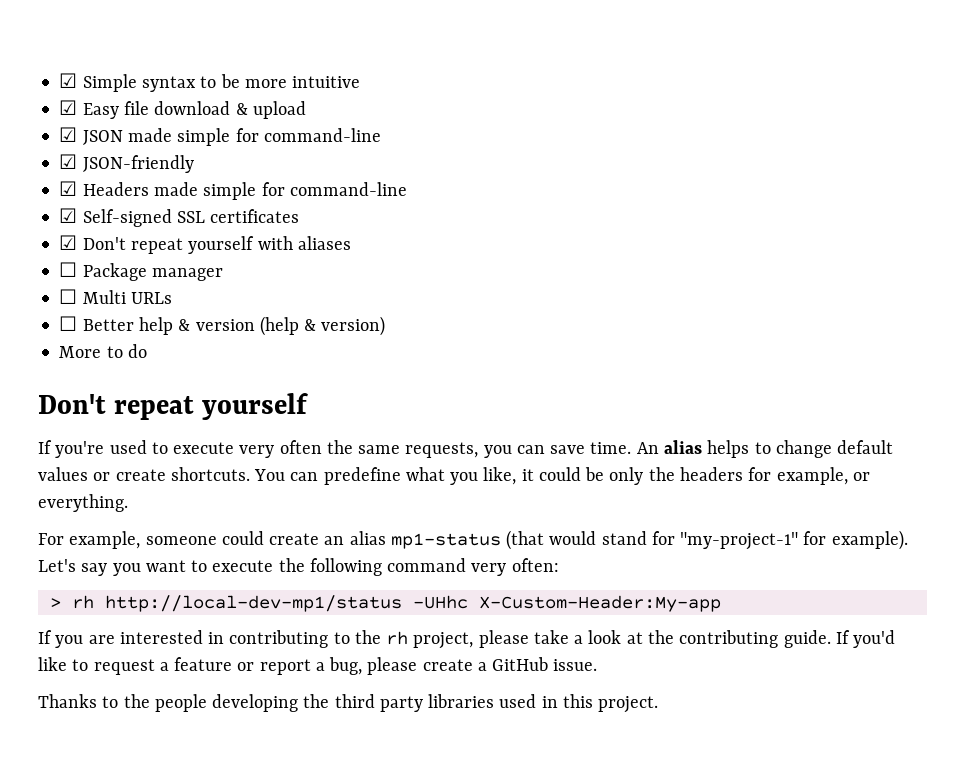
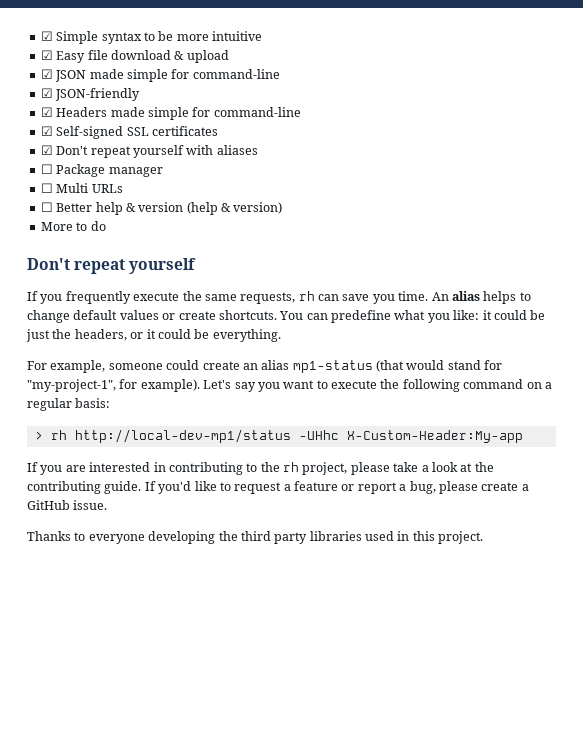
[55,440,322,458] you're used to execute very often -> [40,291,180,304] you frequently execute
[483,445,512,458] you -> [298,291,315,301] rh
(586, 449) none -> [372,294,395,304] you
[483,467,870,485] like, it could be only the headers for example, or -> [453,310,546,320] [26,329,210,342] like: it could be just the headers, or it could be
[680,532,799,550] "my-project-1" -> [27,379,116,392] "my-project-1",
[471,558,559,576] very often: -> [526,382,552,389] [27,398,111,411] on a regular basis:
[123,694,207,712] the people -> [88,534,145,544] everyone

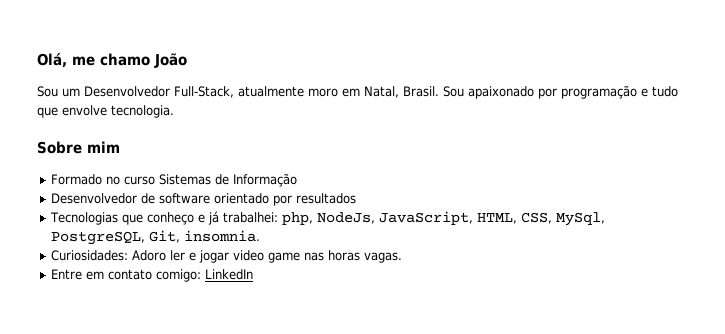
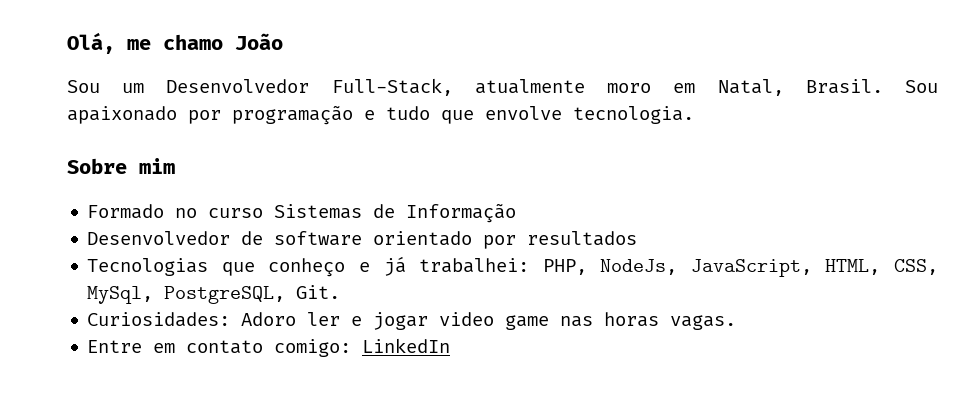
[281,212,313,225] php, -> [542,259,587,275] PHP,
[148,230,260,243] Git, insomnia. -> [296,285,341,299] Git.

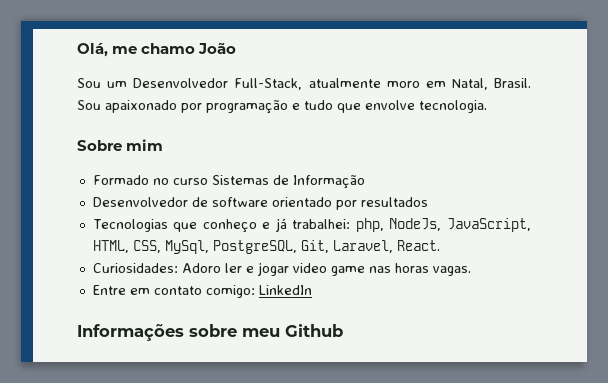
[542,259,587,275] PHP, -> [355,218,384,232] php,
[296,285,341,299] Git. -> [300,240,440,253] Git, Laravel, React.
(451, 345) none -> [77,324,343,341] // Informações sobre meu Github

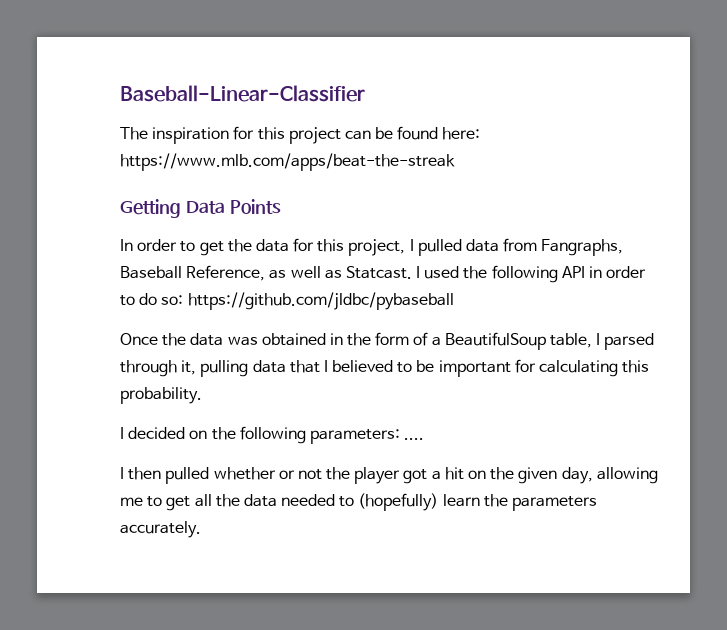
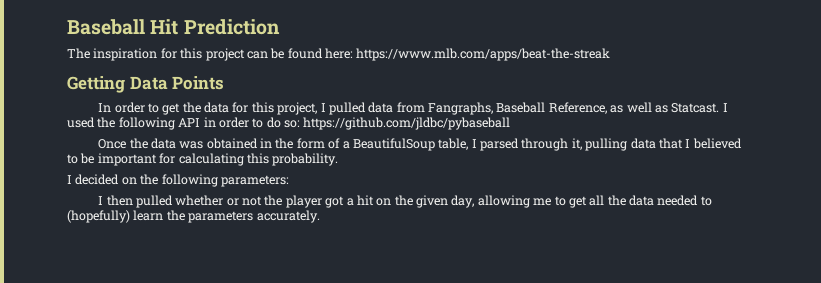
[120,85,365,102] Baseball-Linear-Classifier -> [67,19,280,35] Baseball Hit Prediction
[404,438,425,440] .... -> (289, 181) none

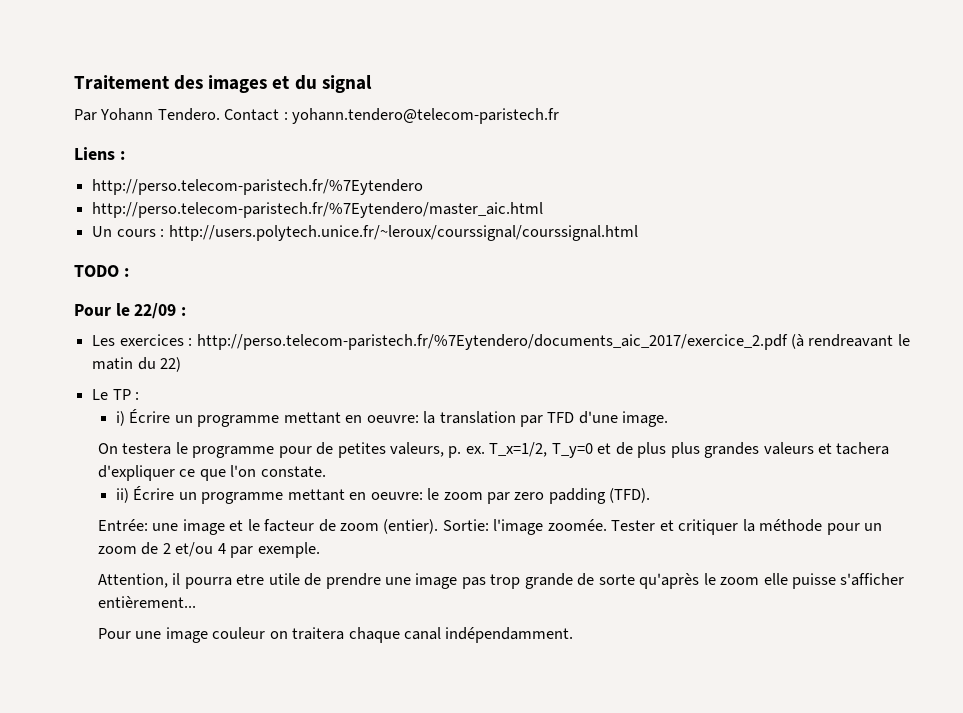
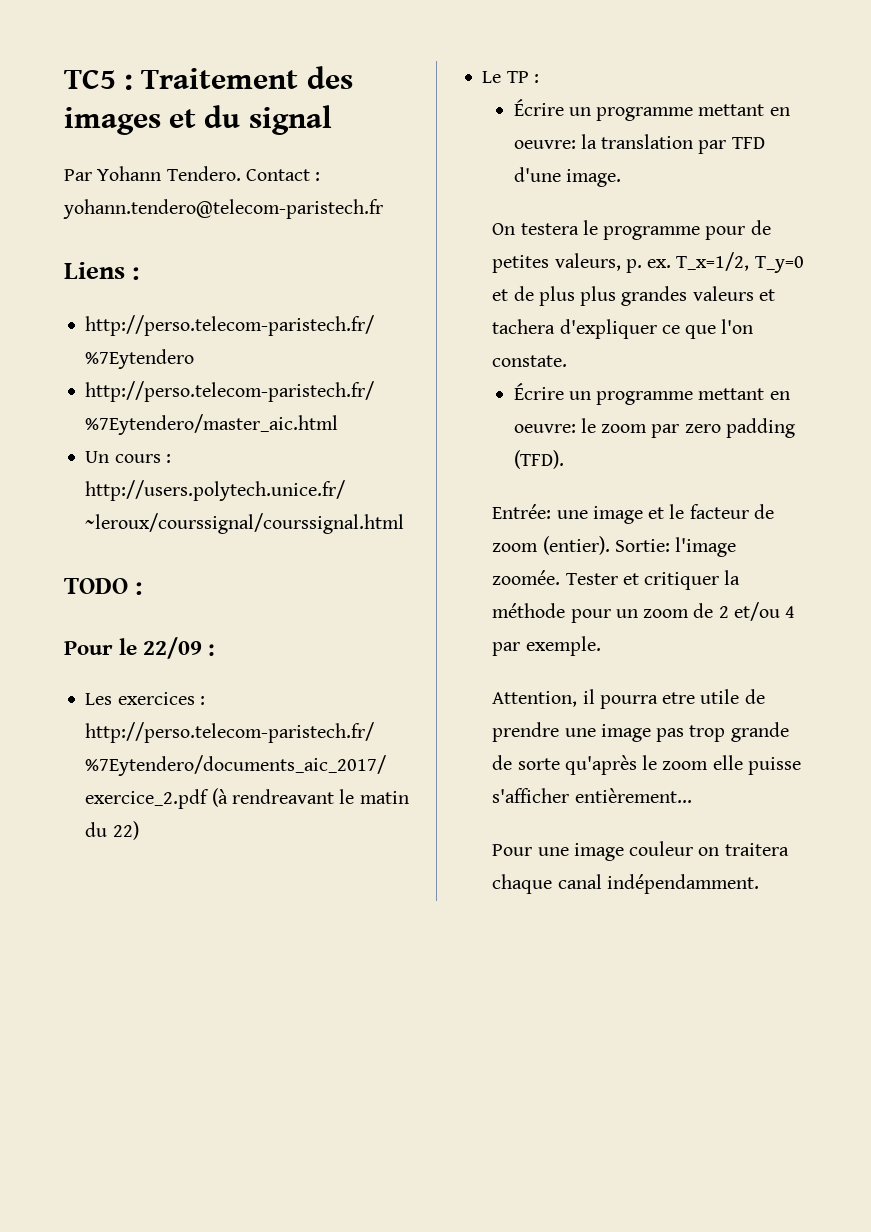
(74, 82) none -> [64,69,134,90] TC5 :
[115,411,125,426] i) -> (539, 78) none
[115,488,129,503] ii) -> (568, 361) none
....................
* _The task_
Every line of the data above that includes "often" should be listed.

* _Reply_
[55,440,322,458] you're used to execute very often -> [40,291,180,304] you frequently execute
[471,558,559,576] very often: -> [526,382,552,389] [27,398,111,411] on a regular basis:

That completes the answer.